Segment Start: Data to examine

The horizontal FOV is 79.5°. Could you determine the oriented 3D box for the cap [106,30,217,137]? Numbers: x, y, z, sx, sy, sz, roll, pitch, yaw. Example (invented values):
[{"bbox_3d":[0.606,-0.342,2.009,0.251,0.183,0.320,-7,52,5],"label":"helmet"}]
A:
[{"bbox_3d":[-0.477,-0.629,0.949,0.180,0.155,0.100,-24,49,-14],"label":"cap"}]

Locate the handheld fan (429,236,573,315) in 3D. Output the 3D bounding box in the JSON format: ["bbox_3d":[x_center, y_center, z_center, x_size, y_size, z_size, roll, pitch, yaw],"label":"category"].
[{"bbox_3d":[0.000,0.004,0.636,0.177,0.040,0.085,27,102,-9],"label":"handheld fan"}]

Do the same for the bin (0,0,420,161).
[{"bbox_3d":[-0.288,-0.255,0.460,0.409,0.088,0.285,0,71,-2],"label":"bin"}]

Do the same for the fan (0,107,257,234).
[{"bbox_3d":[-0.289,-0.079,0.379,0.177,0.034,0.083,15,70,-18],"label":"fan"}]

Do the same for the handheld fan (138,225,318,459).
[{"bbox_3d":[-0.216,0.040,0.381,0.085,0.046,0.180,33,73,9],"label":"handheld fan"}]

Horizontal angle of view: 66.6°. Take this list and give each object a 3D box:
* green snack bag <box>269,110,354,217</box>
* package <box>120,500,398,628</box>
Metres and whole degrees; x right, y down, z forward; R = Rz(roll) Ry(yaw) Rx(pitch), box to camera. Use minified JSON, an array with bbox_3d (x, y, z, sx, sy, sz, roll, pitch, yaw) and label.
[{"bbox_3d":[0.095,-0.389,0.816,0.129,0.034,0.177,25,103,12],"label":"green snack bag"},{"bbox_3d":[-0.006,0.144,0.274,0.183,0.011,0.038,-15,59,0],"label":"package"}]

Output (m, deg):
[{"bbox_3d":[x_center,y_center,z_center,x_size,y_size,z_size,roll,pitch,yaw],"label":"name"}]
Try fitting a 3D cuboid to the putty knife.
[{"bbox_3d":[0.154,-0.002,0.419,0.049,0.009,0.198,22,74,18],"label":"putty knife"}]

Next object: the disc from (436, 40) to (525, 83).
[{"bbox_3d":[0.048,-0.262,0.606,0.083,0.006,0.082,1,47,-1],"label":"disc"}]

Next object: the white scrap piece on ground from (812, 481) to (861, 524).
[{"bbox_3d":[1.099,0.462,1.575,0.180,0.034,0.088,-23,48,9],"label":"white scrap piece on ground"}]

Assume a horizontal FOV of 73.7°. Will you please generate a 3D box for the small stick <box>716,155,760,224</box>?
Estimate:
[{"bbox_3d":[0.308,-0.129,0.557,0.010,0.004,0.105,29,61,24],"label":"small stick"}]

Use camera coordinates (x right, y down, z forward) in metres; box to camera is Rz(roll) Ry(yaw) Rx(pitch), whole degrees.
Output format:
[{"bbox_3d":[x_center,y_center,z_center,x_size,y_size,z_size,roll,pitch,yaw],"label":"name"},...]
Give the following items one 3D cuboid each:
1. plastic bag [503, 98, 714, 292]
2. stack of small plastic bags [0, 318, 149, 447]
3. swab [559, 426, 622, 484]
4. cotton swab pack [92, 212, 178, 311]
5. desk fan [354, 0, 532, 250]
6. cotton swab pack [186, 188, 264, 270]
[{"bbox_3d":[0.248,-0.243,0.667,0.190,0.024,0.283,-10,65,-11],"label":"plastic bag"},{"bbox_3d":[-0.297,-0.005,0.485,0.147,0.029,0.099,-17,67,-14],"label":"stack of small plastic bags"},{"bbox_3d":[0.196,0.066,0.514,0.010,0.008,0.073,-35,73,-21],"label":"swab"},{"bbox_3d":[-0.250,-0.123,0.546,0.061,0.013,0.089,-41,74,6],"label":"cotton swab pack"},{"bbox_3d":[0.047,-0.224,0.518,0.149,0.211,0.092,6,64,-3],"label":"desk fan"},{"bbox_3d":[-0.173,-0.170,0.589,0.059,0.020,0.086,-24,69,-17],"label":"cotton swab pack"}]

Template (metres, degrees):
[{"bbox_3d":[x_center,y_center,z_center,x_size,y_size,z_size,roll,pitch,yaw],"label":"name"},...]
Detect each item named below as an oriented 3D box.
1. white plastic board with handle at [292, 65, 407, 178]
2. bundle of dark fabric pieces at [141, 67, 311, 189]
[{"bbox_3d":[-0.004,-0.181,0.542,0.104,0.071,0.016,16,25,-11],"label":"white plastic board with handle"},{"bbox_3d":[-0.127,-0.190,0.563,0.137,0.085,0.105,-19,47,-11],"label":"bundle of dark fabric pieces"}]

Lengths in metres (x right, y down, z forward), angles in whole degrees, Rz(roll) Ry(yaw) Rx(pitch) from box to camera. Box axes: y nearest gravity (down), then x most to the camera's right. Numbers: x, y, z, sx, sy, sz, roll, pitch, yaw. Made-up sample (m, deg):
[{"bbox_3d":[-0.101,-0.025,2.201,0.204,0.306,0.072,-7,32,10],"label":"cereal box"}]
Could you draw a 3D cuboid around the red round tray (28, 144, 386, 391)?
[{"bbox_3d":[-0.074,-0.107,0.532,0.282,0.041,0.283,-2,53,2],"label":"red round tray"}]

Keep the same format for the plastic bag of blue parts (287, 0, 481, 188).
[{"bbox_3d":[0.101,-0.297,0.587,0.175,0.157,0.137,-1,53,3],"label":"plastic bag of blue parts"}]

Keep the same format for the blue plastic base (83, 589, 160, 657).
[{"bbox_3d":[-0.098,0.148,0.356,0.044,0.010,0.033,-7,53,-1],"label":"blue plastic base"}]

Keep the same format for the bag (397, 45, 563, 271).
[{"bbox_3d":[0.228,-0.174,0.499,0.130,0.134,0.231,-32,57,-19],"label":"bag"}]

Segment End: Data to examine

Report every line from the material above that mentions the word "each".

> **Solution**:
Horizontal angle of view: 66.6°. Take this list and give each object a 3D box:
Give the following items one 3D cuboid each:
Detect each item named below as an oriented 3D box.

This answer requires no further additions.